[AIM OF THE EXERCISE] Every line that holds the word "Mail" needs to be copied from the data below.

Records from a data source
"""
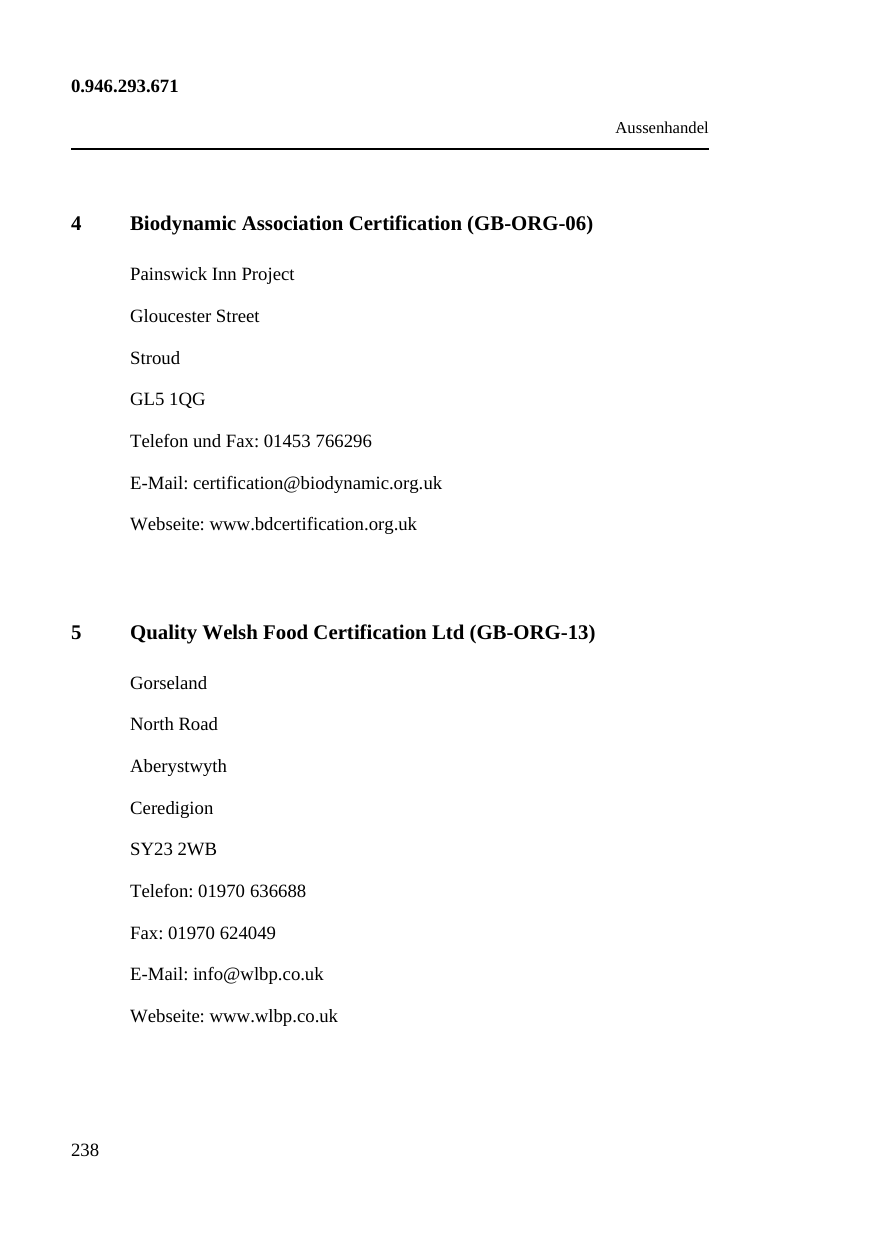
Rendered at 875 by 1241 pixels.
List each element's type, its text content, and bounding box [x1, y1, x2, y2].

text Gorseland [130, 672, 709, 693]
text Webseite: www.bdcertification.org.uk [130, 514, 709, 535]
text North Road [130, 714, 709, 735]
text SY23 2WB [130, 839, 709, 860]
text Telefon und Fax: 01453 766296 [130, 431, 709, 452]
text E-Mail: certification@biodynamic.org.uk [130, 472, 709, 493]
text 4 Biodynamic Association Certification (GB-ORG-06) [71, 214, 709, 235]
text Gloucester Street [130, 306, 709, 327]
text Ceredigion [130, 797, 709, 818]
text Fax: 01970 624049 [130, 922, 709, 943]
text Painswick Inn Project [130, 264, 709, 285]
text Stroud [130, 347, 709, 368]
text Aberystwyth [130, 756, 709, 777]
text GL5 1QG [130, 389, 709, 410]
text Telefon: 01970 636688 [130, 881, 709, 902]
text 5 Quality Welsh Food Certification Ltd (GB-ORG-13) [71, 622, 709, 643]
text Webseite: www.wlbp.co.uk [130, 1006, 709, 1027]
text E-Mail: info@wlbp.co.uk [130, 964, 709, 985]
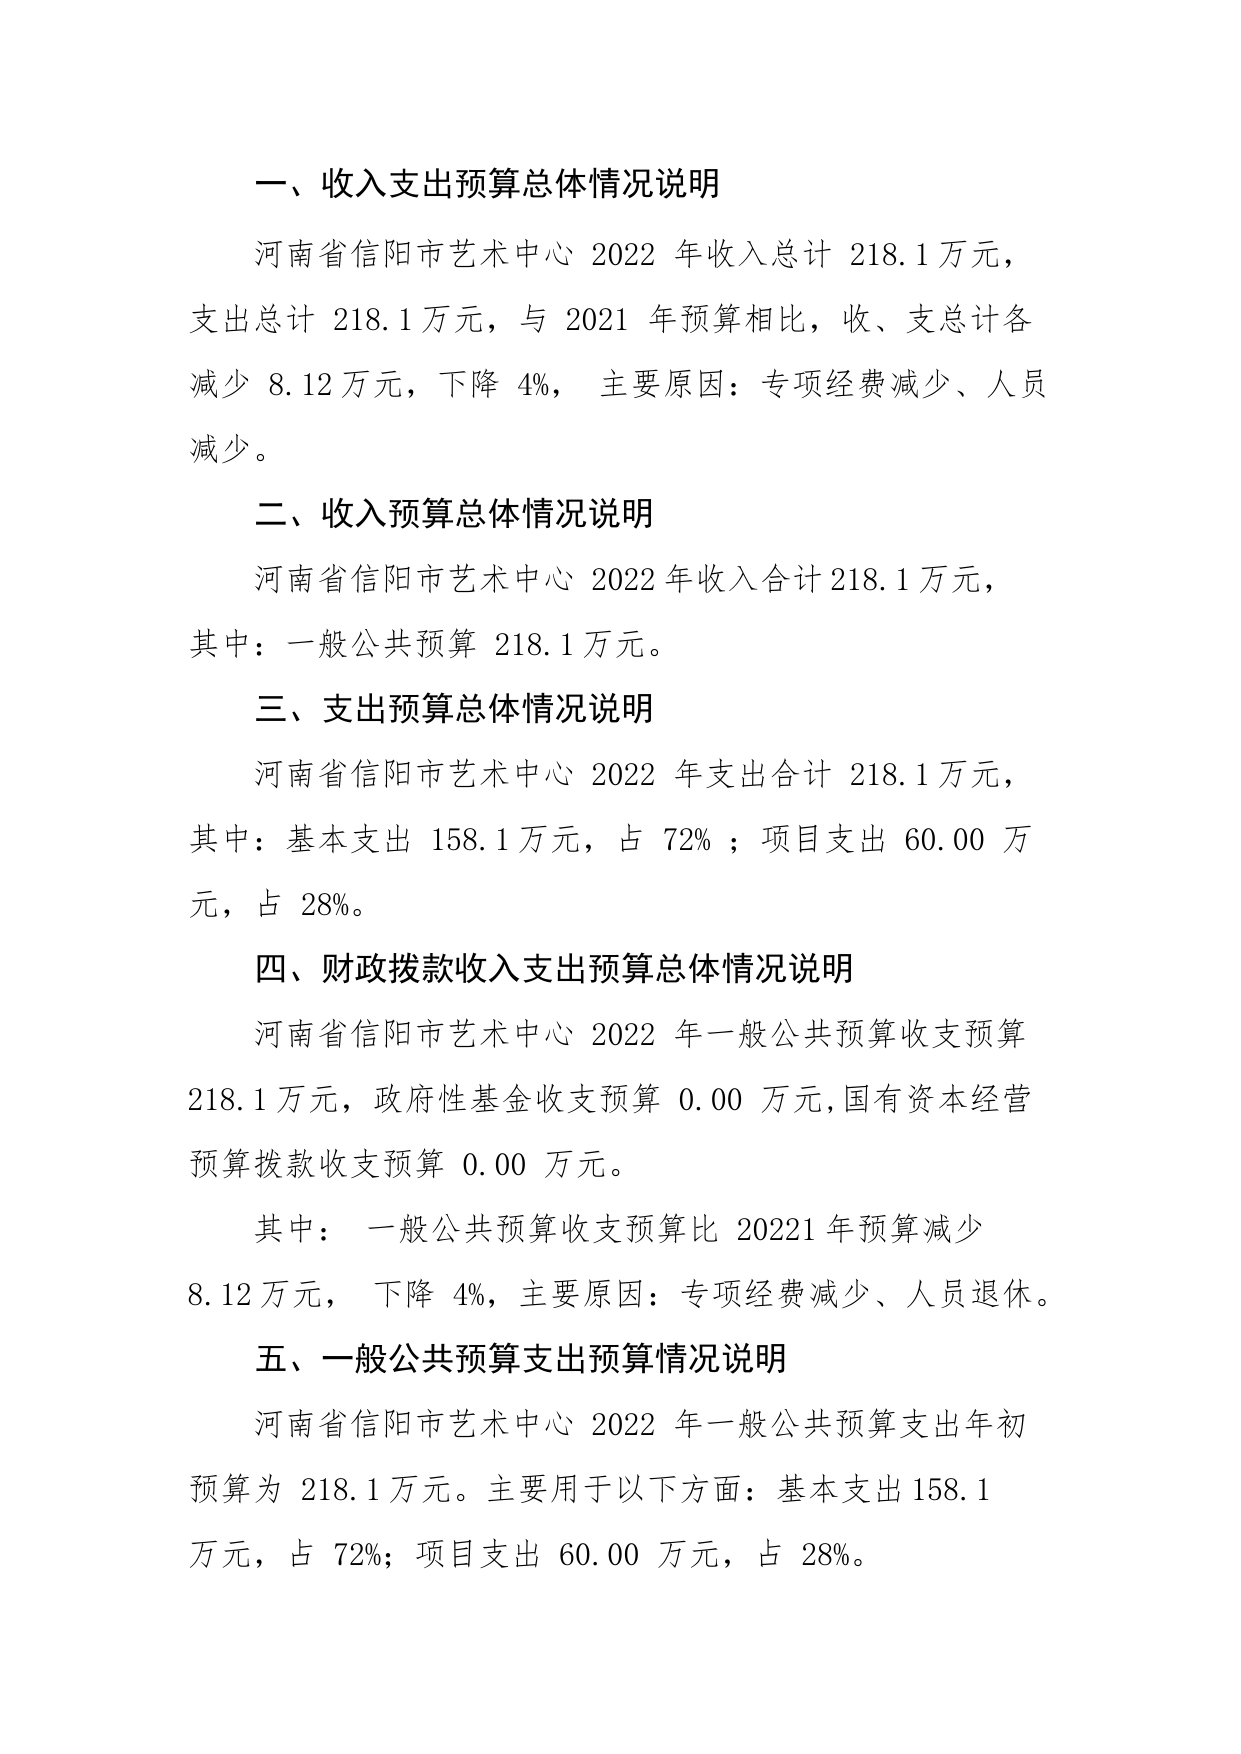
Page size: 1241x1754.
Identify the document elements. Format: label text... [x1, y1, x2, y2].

text 元，占 28%。 [187, 869, 1053, 934]
text 减少 8.12万元，下降 4%， 主要原因：专项经费减少、人员减少。 [187, 349, 1053, 479]
text 河南省信阳市艺术中心 2022 年一般公共预算收支预算 [187, 999, 1053, 1064]
text 预算为 218.1万元。主要用于以下方面：基本支出158.1 [187, 1454, 1053, 1519]
text 河南省信阳市艺术中心 2022年收入合计218.1万元， [187, 544, 1053, 609]
text 万元，占 72%；项目支出 60.00 万元，占 28%。 [187, 1519, 1053, 1584]
text 河南省信阳市艺术中心 2022 年一般公共预算支出年初 [187, 1389, 1053, 1454]
text 其中：基本支出 158.1万元，占 72% ；项目支出 60.00 万 [187, 804, 1053, 869]
text 支出总计 218.1万元，与 2021 年预算相比，收、支总计各 [187, 284, 1053, 349]
text 五、一般公共预算支出预算情况说明 [187, 1324, 1053, 1389]
text 其中： 一般公共预算收支预算比 20221年预算减少 8.12万元， 下降 4%，主要原因：专项经费减少、人员退休。 [187, 1194, 1053, 1324]
text 一、收入支出预算总体情况说明 [187, 162, 1053, 200]
text 四、财政拨款收入支出预算总体情况说明 [187, 934, 1053, 999]
text 河南省信阳市艺术中心 2022 年支出合计 218.1万元， [187, 739, 1053, 804]
text 二、收入预算总体情况说明 [187, 479, 1053, 544]
text 218.1万元，政府性基金收支预算 0.00 万元,国有资本经营预算拨款收支预算 0.00 万元。 [187, 1064, 1053, 1194]
text 三、支出预算总体情况说明 [187, 674, 1053, 739]
text 河南省信阳市艺术中心 2022 年收入总计 218.1万元， [187, 219, 1053, 284]
text 其中：一般公共预算 218.1万元。 [187, 609, 1053, 674]
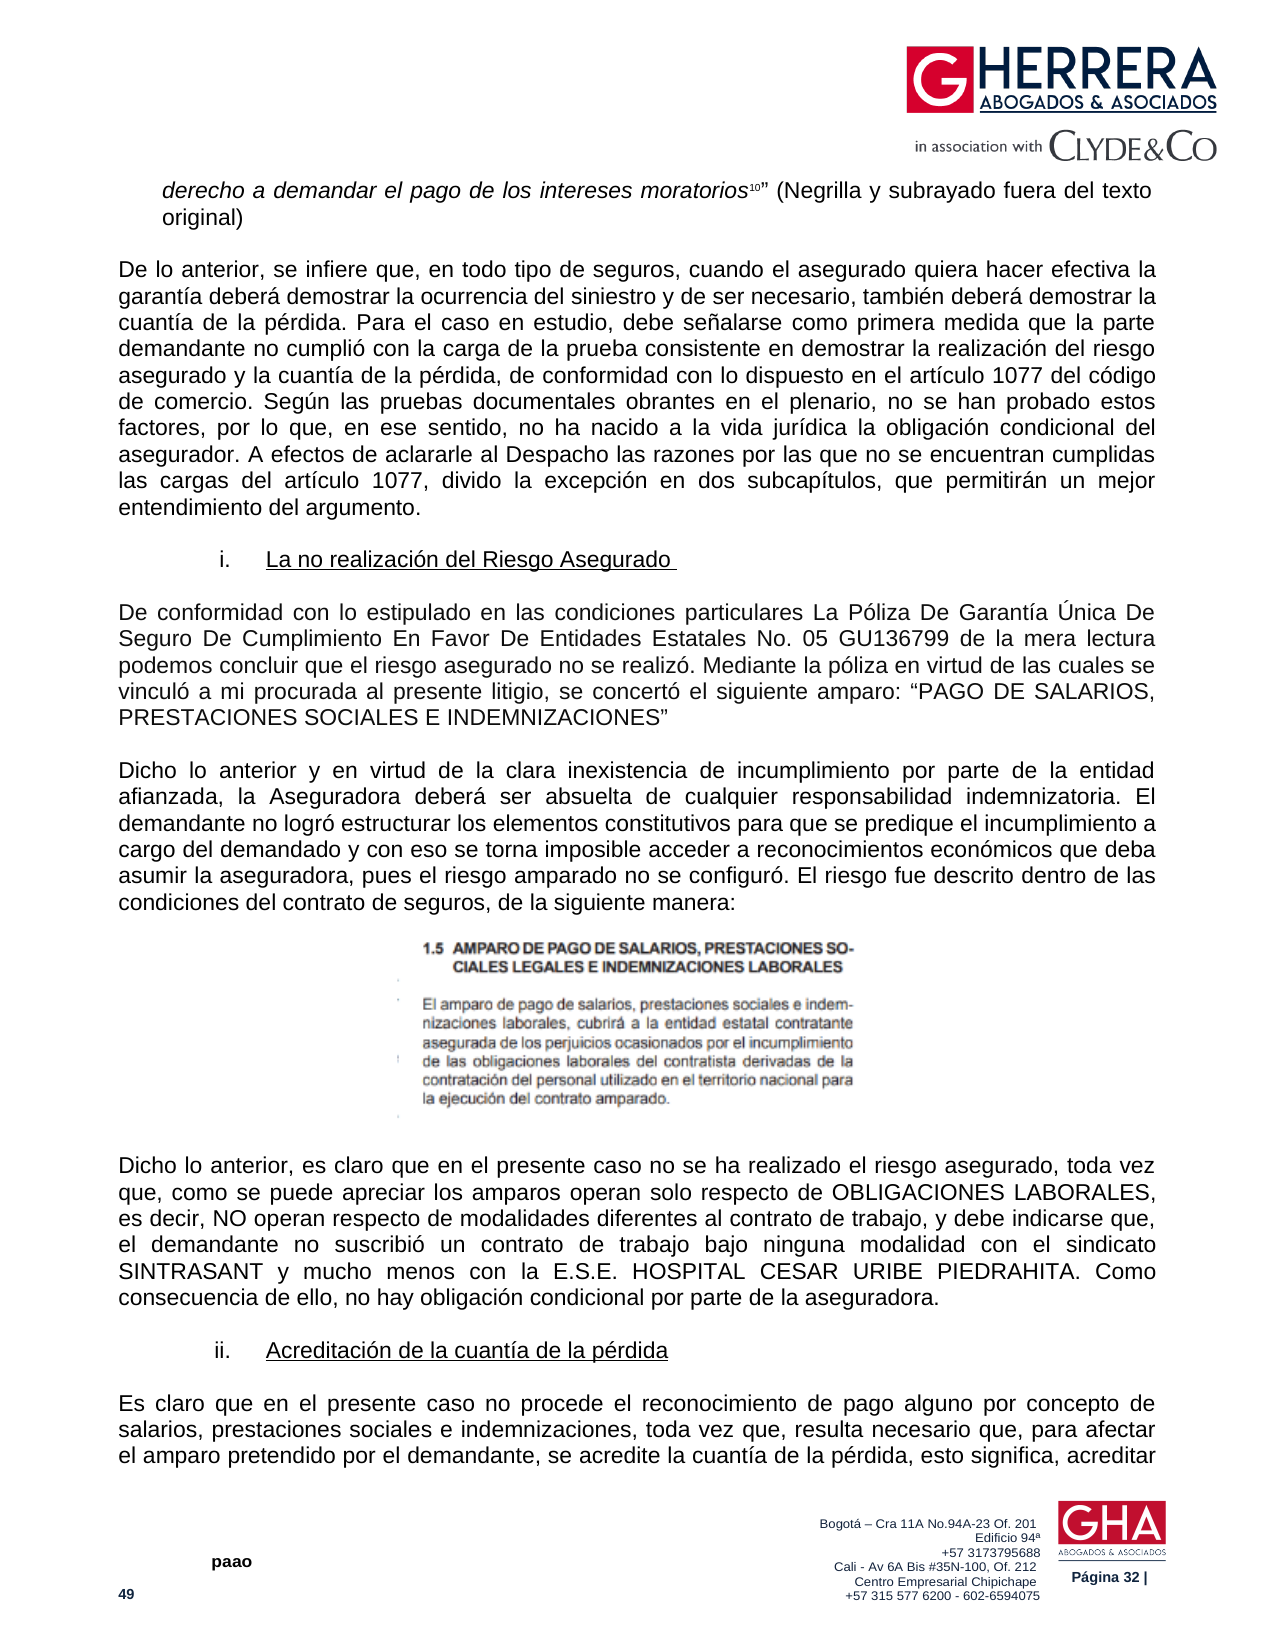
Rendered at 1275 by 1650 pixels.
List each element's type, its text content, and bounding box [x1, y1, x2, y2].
"""
[OUTPUT]
text E-Mail: certification@biodynamic.org.uk [130, 472, 709, 493]
text E-Mail: info@wlbp.co.uk [130, 964, 709, 985]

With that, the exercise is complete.